One of the things that is critical for successful treatment is that the medications arrive exactly where they are needed. In my project, I’ve been working closely with Professor Wolfgang Wall from the Institute for Computational Mechanics at the Technical University of Munich. He is currently putting together a model of the currents in the blood vessels, the bio-distribution, that is more precise than before. With the assistance of this type of general model, we can then calculate how a medication spreads throughout the body.
And this basic model will then be combined with your results?
Exactly, that’s when we add the concrete to it, so to speak. We’re very familiar with its flow properties. We’re attempting to simulate how much of a drug actually arrives at a tumor in the end and, for instance, how much gets lost due to the immune system or from diffusion in the tumor’s immediate vicinity. This is the step that connects engineering mechanics and medicine—a step into the future.

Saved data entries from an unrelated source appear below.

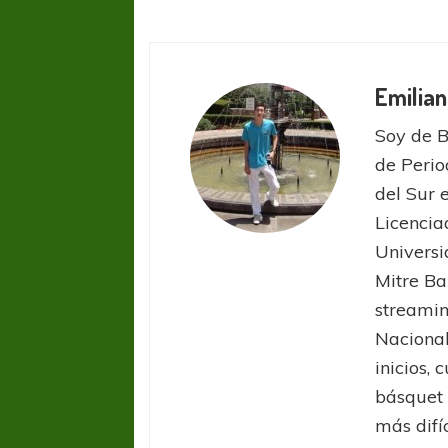
Emilia
Soy de B
de Perio
del Sur 
Licencia
Universi
Mitre Ba
streamin
Nacional
inicios, 
básquet 
más difí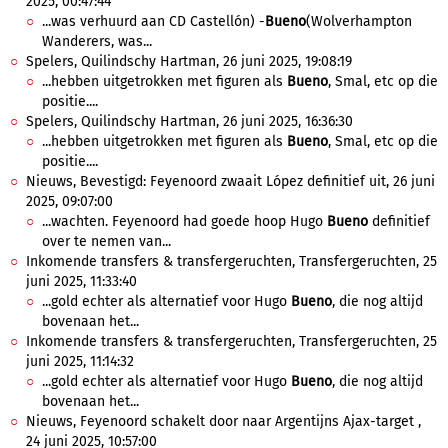
2025, 00:47:44
...was verhuurd aan CD Castellón) -
Bueno
(Wolverhampton
Wanderers, was...
Spelers, Quilindschy Hartman, 26 juni 2025, 19:08:19
...hebben uitgetrokken met figuren als
Bueno
, Smal, etc op die
positie....
Spelers, Quilindschy Hartman, 26 juni 2025, 16:36:30
...hebben uitgetrokken met figuren als
Bueno
, Smal, etc op die
positie....
Nieuws, Bevestigd: Feyenoord zwaait López definitief uit, 26 juni
2025, 09:07:00
...wachten. Feyenoord had goede hoop Hugo
Bueno
definitief
over te nemen van...
Inkomende transfers & transfergeruchten, Transfergeruchten, 25
juni 2025, 11:33:40
...gold echter als alternatief voor Hugo
Bueno
, die nog altijd
bovenaan het...
Inkomende transfers & transfergeruchten, Transfergeruchten, 25
juni 2025, 11:14:32
...gold echter als alternatief voor Hugo
Bueno
, die nog altijd
bovenaan het...
Nieuws, Feyenoord schakelt door naar Argentijns Ajax-target ,
24 juni 2025, 10:57:00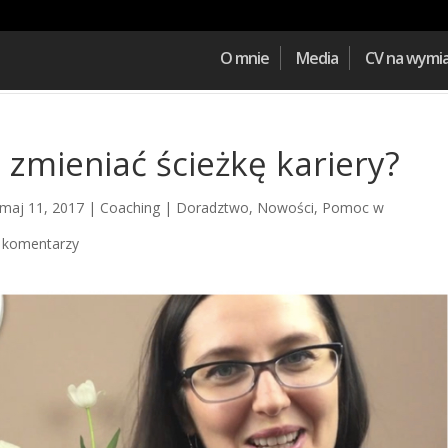
O mnie
Media
CV na wymi
t zmieniać ścieżkę kariery?
maj 11, 2017
|
Coaching | Doradztwo
,
Nowości
,
Pomoc w
 komentarzy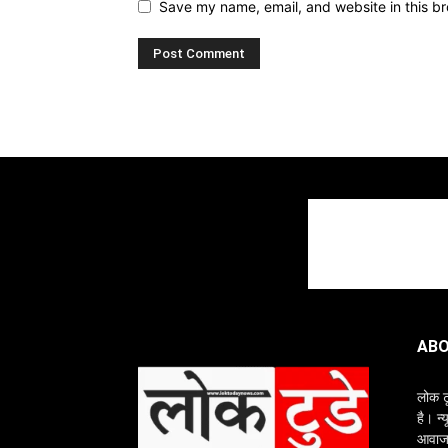
Save my name, email, and website in this br
ABO
लोक ट
है। न्
आवाज क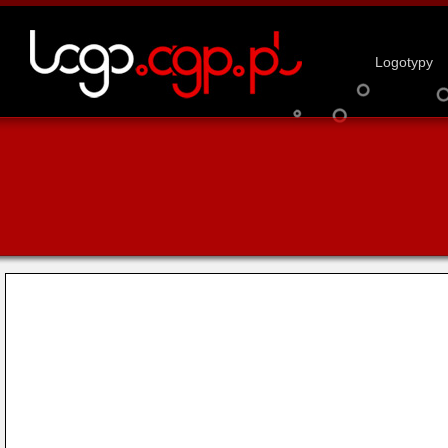
Logotypy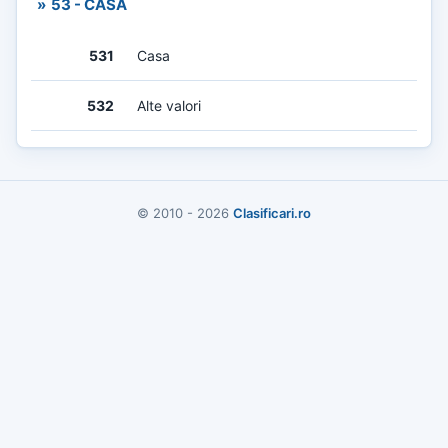
»
53 - CASA
531
Casa
532
Alte valori
© 2010 - 2026
Clasificari.ro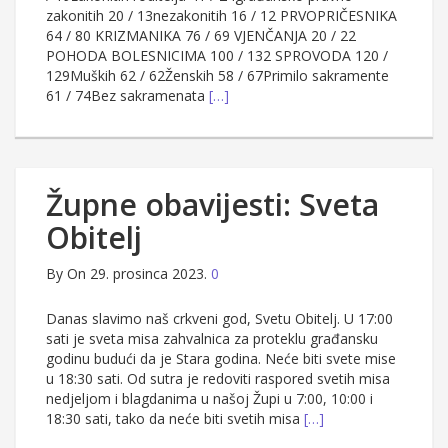
zakonitih 20 / 13nezakonitih 16 / 12 PRVOPRIČESNIKA
64 / 80 KRIZMANIKA 76 / 69 VJENČANJA 20 / 22
POHODA BOLESNICIMA 100 / 132 SPROVODA 120 /
129Muških 62 / 62Ženskih 58 / 67Primilo sakramente
61 / 74Bez sakramenata
[…]
Župne obavijesti: Sveta
Obitelj
By
On 29. prosinca 2023.
0
Danas slavimo naš crkveni god, Svetu Obitelj. U 17:00
sati je sveta misa zahvalnica za proteklu građansku
godinu budući da je Stara godina. Neće biti svete mise
u 18:30 sati. Od sutra je redoviti raspored svetih misa
nedjeljom i blagdanima u našoj Župi u 7:00, 10:00 i
18:30 sati, tako da neće biti svetih misa
[…]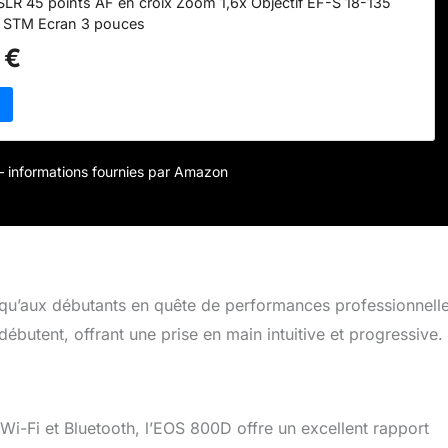
SLR 45 points AF en croix Zoom 1,6x Objectif EF-S 18-135
 STM Ecran 3 pouces
 €
r – informations fournies par Amazon
 qu’aux débutants en quête de performances professionnelle
butent, offrant une prise en main intuitive et progressive.
Wi-Fi et Bluetooth, l’EOS 800D offre un excellent rapport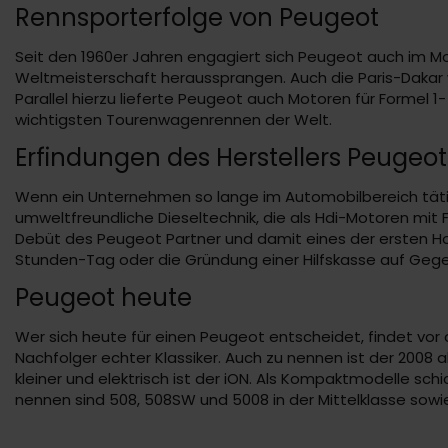
Rennsporterfolge von Peugeot
Seit den 1960er Jahren engagiert sich Peugeot auch im Mot
Weltmeisterschaft heraussprangen. Auch die Paris-Dakar 
Parallel hierzu lieferte Peugeot auch Motoren für Formel
wichtigsten Tourenwagenrennen der Welt.
Erfindungen des Herstellers Peugeot
Wenn ein Unternehmen so lange im Automobilbereich tätig i
umweltfreundliche Dieseltechnik, die als Hdi-Motoren mit F
Debüt des Peugeot Partner und damit eines der ersten H
Stunden-Tag oder die Gründung einer Hilfskasse auf Gegen
Peugeot heute
Wer sich heute für einen Peugeot entscheidet, findet vor
Nachfolger echter Klassiker. Auch zu nennen ist der 2008 
kleiner und elektrisch ist der iON. Als Kompaktmodelle sc
nennen sind 508, 508SW und 5008 in der Mittelklasse sowie d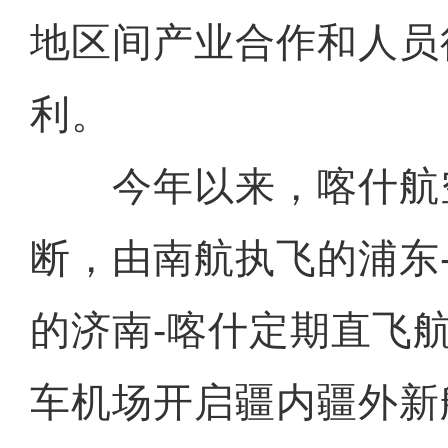
地区间产业合作和人员
利。
今年以来，喀什航
断，由南航执飞的浦东
的济南-喀什定期直飞
车机场开启疆内疆外新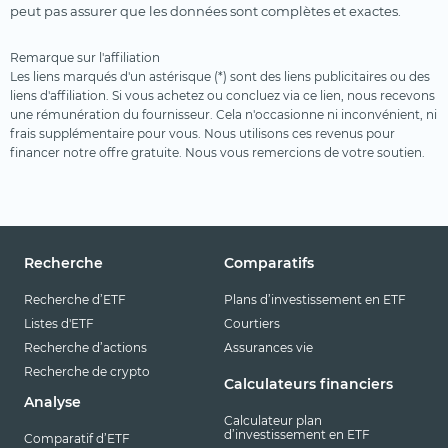
peut pas assurer que les données sont complètes et exactes.
Remarque sur l'affiliation
Les liens marqués d'un astérisque (*) sont des liens publicitaires ou des
liens d'affiliation. Si vous achetez ou concluez via ce lien, nous recevons
une rémunération du fournisseur. Cela n'occasionne ni inconvénient, ni
frais supplémentaire pour vous. Nous utilisons ces revenus pour
financer notre offre gratuite. Nous vous remercions de votre soutien.
Recherche
Comparatifs
Recherche d’ETF
Plans d’investissement en ETF
Listes d'ETF
Courtiers
Recherche d’actions
Assurances vie
Recherche de crypto
Calculateurs financiers
Analyse
Calculateur plan
d’investissement en ETF
Comparatif d’ETF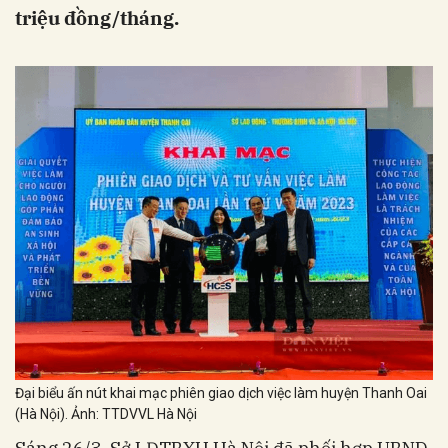
triệu đồng/tháng.
Đại biểu ấn nút khai mạc phiên giao dịch việc làm huyện Thanh Oai
(Hà Nội). Ảnh: TTDVVL Hà Nội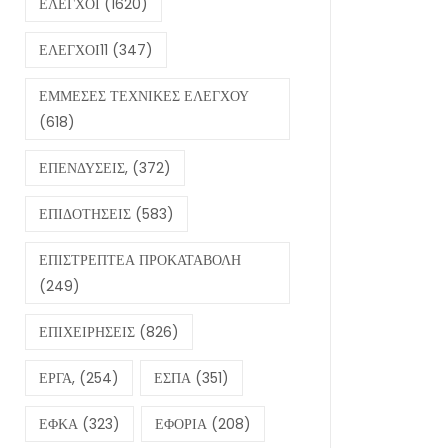
ΕΛΕΓΧΟΙ
(1620)
ΕΛΕΓΧΟΙ11
(347)
ΕΜΜΕΣΕΣ ΤΕΧΝΙΚΕΣ ΕΛΕΓΧΟΥ
(618)
ΕΠΕΝΔΥΣΕΙΣ,
(372)
ΕΠΙΔΟΤΗΣΕΙΣ
(583)
ΕΠΙΣΤΡΕΠΤΕΑ ΠΡΟΚΑΤΑΒΟΛΗ
(249)
ΕΠΙΧΕΙΡΗΣΕΙΣ
(826)
ΕΡΓΑ,
(254)
ΕΣΠΑ
(351)
ΕΦΚΑ
(323)
ΕΦΟΡΙΑ
(208)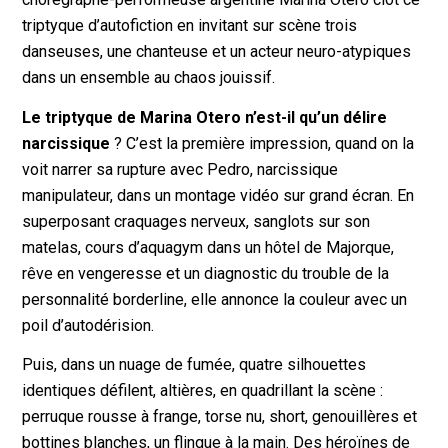
triptyque d’autofiction en invitant sur scène trois
danseuses, une chanteuse et un acteur neuro-atypiques
dans un ensemble au chaos jouissif.
Le triptyque de Marina Otero n’est-il qu’un délire
narcissique
? C’est la première impression, quand on la
voit narrer sa rupture avec Pedro, narcissique
manipulateur, dans un montage vidéo sur grand écran. En
superposant craquages nerveux, sanglots sur son
matelas, cours d’aquagym dans un hôtel de Majorque,
rêve en vengeresse et un diagnostic du trouble de la
personnalité borderline, elle annonce la couleur avec un
poil d’autodérision.
Puis, dans un nuage de fumée, quatre silhouettes
identiques défilent, altières, en quadrillant la scène :
perruque rousse à frange, torse nu, short, genouillères et
bottines blanches, un flingue à la main. Des héroïnes de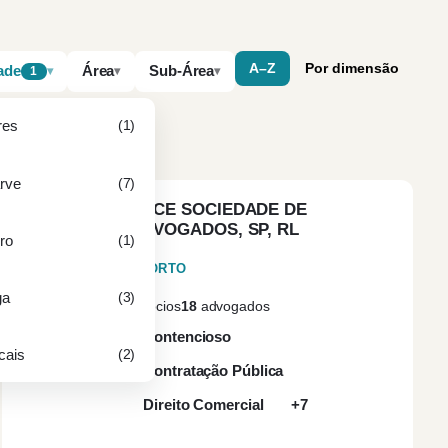
A–Z
Por dimensão
ade
Área
Sub-Área
1
res
(1)
rve
(7)
ACCE SOCIEDADE DE
ADVOGADOS, SP, RL
ro
(1)
PORTO
ga
(3)
3
sócios
18
advogados
Contencioso
cais
(2)
Contratação Pública
Direito Comercial
+7
ves
(1)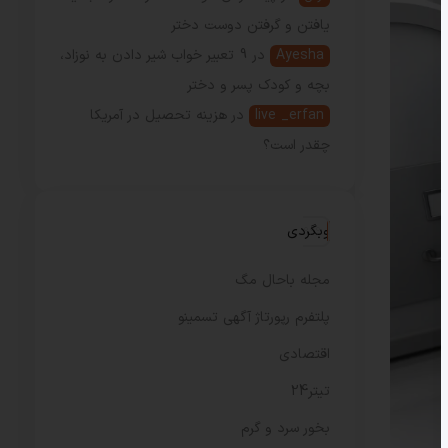
یافتن و گرفتن دوست دختر
Ayesha
در
9 تعبیر خواب شیر دادن به نوزاد،
بچه و کودک پسر و دختر
live _erfan
در
هزینه تحصیل در آمریکا
چقدر است؟
وبگردی
مجله باحال مگ
پلتفرم رپورتاژ آگهی تسمینو
اقتصادی
تیتر24
بخور سرد و گرم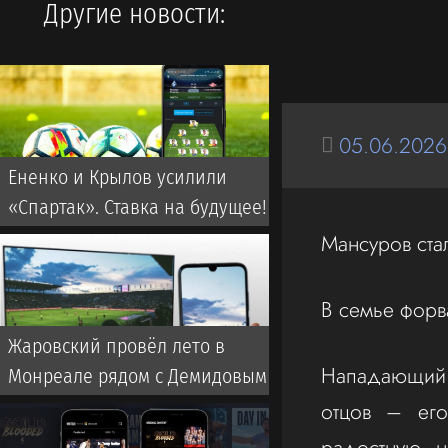
Другие новости:
05.06.2026
Ененко и Крылов усилили
«Спартак». Ставка на будущее!
Мансуров ста
В семье форв
Жаровский провёл лето в
Нападающий 
Монреале рядом с Демидовым
отцов – его
радостную н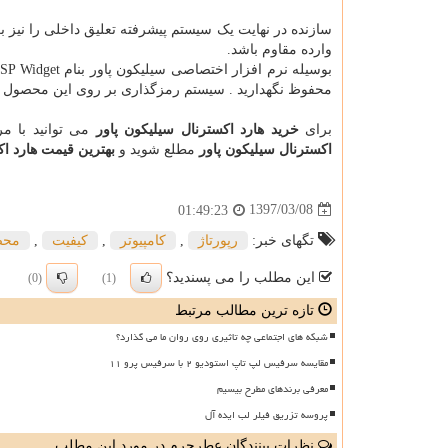
سازنده در نهایت یک سیستم پیشرفته تعلیق داخلی را نیز ب
وارده مقاوم باشد.
بوسیله نرم افزار اختصاصی سیلیکون پاور بنام
SP Widget
م
محفوظ نگهدارید . سیستم رمزگذاری بر روی این محصول ا
برای
خرید هارد اکسترنال سیلیکون پاور
می توانید با م
اکسترنال سیلیکون پاور
مطلع شوید و
بهترین قیمت هارد اک
1397/03/08
01:49:23
تگهای خبر:
رپورتاژ
,
كامپیوتر
,
كیفیت
,
محص
این مطلب را می پسندید؟
(0)
(1)
تازه ترین مطالب مرتبط
شبکه های اجتماعی چه تاثیری روی روان ما می گذارد؟
مقایسه سرفیس لپ تاپ استودیو ۲ با سرفیس پرو ۱۱
معرفی برندهای مطرح بیسیم
پروسه تزریق فیلر لب ایده آل
نظرات بینندگان عطرحرم در مورد این مطلب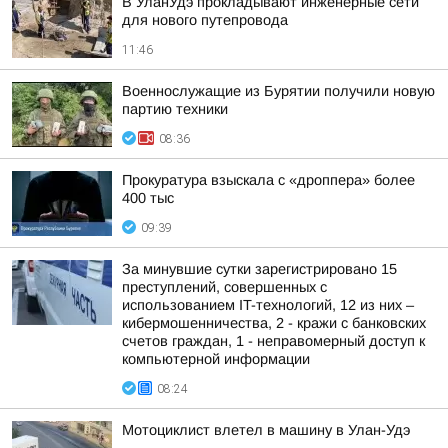
В УланУдэ прокладывают инженерные сети
для нового путепровода
11:46
Военнослужащие из Бурятии получили новую
партию техники
08:36
Прокуратура взыскала с «дроппера» более
400 тыс
09:39
За минувшие сутки зарегистрировано 15
преступлений, совершенных с
использованием IT-технологий, 12 из них –
кибермошенничества, 2 - кражи с банковских
счетов граждан, 1 - неправомерный доступ к
компьютерной информации
08:24
Мотоциклист влетел в машину в Улан-Удэ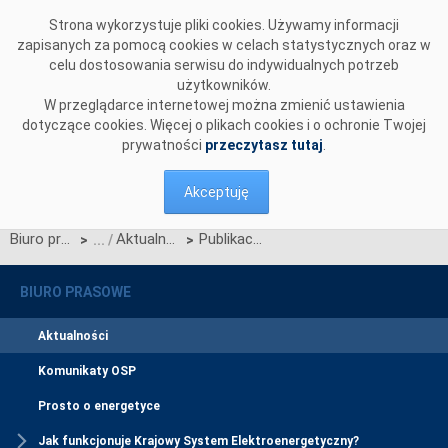
Przejdź do komentarzy
Strona wykorzystuje pliki cookies. Używamy informacji
zapisanych za pomocą cookies w celach statystycznych oraz w
celu dostosowania serwisu do indywidualnych potrzeb
użytkowników.
W przeglądarce internetowej można zmienić ustawienia
dotyczące cookies. Więcej o plikach cookies i o ochronie Twojej
prywatności
przeczytasz tutaj
.
Akceptuję
Biuro prasowe
Aktualności
Publikacja zaleceń dotyczących sporządzenia dokumentu potwierdzającego poniesienie kosztów związanych z wykonaniem testowego okresu zagrożenia
>
>
BIURO PRASOWE
Aktualności
Komunikaty OSP
Prosto o energetyce
Jak funkcjonuje Krajowy System Elektroenergetyczny?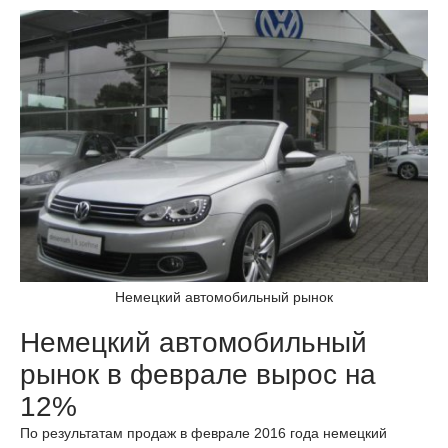
Немецкий автомобильный рынок
Немецкий автомобильный
рынок в феврале вырос на
12%
По результатам продаж в феврале 2016 года немецкий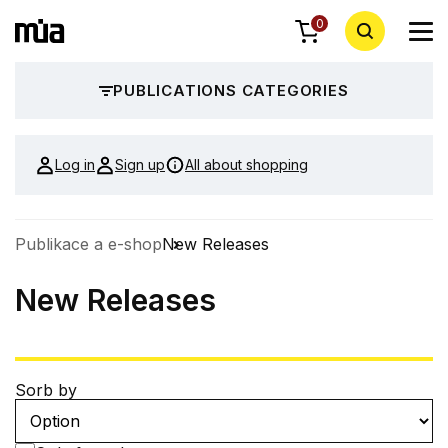
0
PUBLICATIONS CATEGORIES
Log in
Sign up
All about shopping
Publikace a e-shop
New Releases
New Releases
Sorb by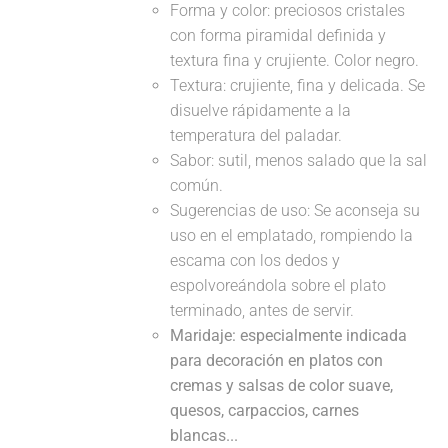
Forma y color: preciosos cristales
con forma piramidal definida y
textura fina y crujiente. Color negro.
Textura: crujiente, fina y delicada. Se
disuelve rápidamente a la
temperatura del paladar.
Sabor: sutil, menos salado que la sal
común.
Sugerencias de uso: Se aconseja su
uso en el emplatado, rompiendo la
escama con los dedos y
espolvoreándola sobre el plato
terminado, antes de servir.
Maridaje: especialmente indicada
para decoración en platos con
cremas y salsas de color suave,
quesos, carpaccios, carnes
blancas...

You will be celebrating your seventy-fifth birthday in just a few months. What do you find appealing about breaking new ground with basic research at an age where most people would have long since retired?
Precisely because I’m getting older, I’m very pleased when I can advance something that benefits humankind. Aside from which, it’s always wonderful to investigate a field of application in a way that wasn’t previously possible.
You actually conduct research at the University of Padova, but are also at the Technical University of Munich. Your residence there as part of the Hans Fischer Senior Fellowship has been made possible by the TÜV SÜD Foundation. What does this Visiting Fellowship mean for you?
The fellowship sponsored by the TÜV SÜD Foundation gives me the freedom to continue researching. As I said, you have to think outside the box, meet new, young people, experience new influences—that’s what the fellowship offers me. In addition, I can attend many interesting and important conferences around the world. All of these things make it easier for me and are a great support. I enjoy being in Munich three months out of the year. The interaction and communication undoubtedly advance the colleagues here just as much as at my university in Italy.